Reste les outils de travail : manuels d’enseignement et outils d’évaluation. Ici la faiblesse est énorme et conduira probablement à une réforme réduite à quelques changements superficiels. à ce jour aucun des auteurs et aucun des éditeurs n’ont su modifier adéquatement leurs orientations didactiques. Malgré le fait que divers manuels d’enseignement des mathématiques soient actuellement approuvés, le personnel enseignant n’a pas retrouvé l’actualisation du nouveau programme et l’esprit de la Réforme dans ces manuels.
 
Il est clair que les manuels scolaires approuvés ne sont pas à la hauteur des aspirations de la Réforme et du nouveau programme. Or, on peut bien dire qu’un bon enseignant peut compenser aux faiblesses d’un manuel, il n’en demeure pas moins que lorsqu’un manuel ne favorise ni l’apprentissage socio-constructiviste ni l’apprentissage par compétences, ce manuel teintera l’enseignement et l’apprentissage.
 
Les bons ouvriers ont droit à de bons outils, les bons médecins se font assister par la meilleure technologie, pourquoi les enseignantes n’auraient-elle pas le droit elles aussi de disposer d’outils à la fine pointe de la connaissance ? Pourquoi continue-t-on à approuver des manuels d’enseignement sans une vérification en classe de leur valeur ? Avec le nouveau programme, le personnel des écoles peut être tenu responsable du manque de qualité des apprentissages. Le fait d’utiliser du matériel approuvé n’y change rien. Alors, pourquoi ne pourrions-nous pas rendre aussi responsables les auteurs et les éditeurs de manuels scolaires, d’autant plus que nous savons depuis plus de vingt ans qu’il existe un lien très étroit entre les résultats des élèves et les manuels qu’ils ont utilisés ?
 
Il est clair que le ministère de l’éducation va continuer à améliorer son programme par divers guides et outils. Pourquoi alors les auteurs et les éditeurs n’en font-ils par autant ? Avec Internet, il n’y a plus de raisons pour que les textes de guides d’enseignement et de manuels scolaires soient figés pour des années.
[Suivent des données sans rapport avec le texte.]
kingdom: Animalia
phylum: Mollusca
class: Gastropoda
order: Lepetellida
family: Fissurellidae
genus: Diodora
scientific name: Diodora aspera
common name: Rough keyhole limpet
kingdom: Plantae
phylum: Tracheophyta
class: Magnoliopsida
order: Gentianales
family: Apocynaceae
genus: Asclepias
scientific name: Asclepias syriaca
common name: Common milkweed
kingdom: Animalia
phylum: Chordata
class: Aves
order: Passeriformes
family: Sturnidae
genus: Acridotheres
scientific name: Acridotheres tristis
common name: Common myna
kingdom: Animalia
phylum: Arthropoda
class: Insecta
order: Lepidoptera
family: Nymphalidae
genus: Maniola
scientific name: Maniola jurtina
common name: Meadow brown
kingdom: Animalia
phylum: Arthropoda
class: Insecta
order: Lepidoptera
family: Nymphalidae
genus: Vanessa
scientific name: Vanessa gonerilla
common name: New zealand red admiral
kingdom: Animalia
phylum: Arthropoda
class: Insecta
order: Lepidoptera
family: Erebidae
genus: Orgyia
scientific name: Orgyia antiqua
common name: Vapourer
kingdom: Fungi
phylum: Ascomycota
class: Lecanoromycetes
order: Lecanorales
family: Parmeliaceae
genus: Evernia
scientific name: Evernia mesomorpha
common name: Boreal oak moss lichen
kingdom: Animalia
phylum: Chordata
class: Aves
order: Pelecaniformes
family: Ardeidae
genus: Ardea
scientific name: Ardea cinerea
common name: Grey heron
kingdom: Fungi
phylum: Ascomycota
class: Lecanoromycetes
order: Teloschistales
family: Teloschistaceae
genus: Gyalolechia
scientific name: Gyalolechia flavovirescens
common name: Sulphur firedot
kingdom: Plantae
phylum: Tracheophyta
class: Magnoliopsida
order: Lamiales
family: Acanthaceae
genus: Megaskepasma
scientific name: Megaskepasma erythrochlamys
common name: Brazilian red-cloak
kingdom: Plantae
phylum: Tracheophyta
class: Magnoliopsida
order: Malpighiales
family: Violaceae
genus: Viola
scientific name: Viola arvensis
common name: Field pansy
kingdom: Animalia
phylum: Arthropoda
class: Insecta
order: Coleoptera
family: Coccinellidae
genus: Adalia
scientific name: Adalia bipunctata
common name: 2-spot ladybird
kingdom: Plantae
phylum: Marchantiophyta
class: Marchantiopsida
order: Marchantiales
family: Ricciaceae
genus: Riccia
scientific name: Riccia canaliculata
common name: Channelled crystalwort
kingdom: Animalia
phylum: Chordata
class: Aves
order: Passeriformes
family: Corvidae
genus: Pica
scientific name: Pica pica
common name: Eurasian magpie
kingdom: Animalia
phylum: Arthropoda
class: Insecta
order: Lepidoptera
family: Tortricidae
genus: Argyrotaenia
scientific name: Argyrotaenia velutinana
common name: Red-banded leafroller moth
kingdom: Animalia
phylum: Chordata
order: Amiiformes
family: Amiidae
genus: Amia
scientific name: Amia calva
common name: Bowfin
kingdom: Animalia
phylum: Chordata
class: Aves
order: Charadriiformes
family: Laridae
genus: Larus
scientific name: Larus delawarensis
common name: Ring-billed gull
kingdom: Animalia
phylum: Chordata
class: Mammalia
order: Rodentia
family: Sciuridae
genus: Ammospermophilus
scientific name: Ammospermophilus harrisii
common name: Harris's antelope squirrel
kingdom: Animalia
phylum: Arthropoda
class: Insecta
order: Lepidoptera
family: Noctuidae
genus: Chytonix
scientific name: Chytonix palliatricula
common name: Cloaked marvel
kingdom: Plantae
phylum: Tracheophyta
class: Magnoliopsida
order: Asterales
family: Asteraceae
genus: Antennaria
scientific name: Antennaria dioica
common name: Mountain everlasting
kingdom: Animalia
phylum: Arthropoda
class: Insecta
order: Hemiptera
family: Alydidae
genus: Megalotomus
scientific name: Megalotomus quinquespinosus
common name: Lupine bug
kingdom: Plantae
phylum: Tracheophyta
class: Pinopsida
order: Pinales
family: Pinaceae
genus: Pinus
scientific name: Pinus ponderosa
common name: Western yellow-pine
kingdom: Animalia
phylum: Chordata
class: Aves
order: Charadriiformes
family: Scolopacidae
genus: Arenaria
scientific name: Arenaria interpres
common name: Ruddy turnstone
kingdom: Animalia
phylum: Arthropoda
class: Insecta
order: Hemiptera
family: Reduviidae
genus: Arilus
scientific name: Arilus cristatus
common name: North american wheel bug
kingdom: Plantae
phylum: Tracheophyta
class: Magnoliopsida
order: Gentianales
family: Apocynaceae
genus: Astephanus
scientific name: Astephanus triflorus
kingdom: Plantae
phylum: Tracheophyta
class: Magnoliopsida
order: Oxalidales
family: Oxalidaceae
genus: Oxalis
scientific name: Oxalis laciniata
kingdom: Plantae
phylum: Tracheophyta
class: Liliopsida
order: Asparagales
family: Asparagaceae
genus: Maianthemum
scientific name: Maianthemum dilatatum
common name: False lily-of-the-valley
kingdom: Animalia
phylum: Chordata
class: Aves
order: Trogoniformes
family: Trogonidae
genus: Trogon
Il n’y a plus de raisons non plus pour que le service après vente donné par les auteurs soit inexistant ou presque alors que celui des maisons d’édition se limite au remplacement des volumes mal imprimés ou mal reliés.
 
Le ministère de l’éducation du Québec aura beau s’être doté d’un excellent programme, il aura beau tout faire pour le préciser, sans des manuels de qualité, l’enseignement et l’apprentissage des mathématiques vont piétiner.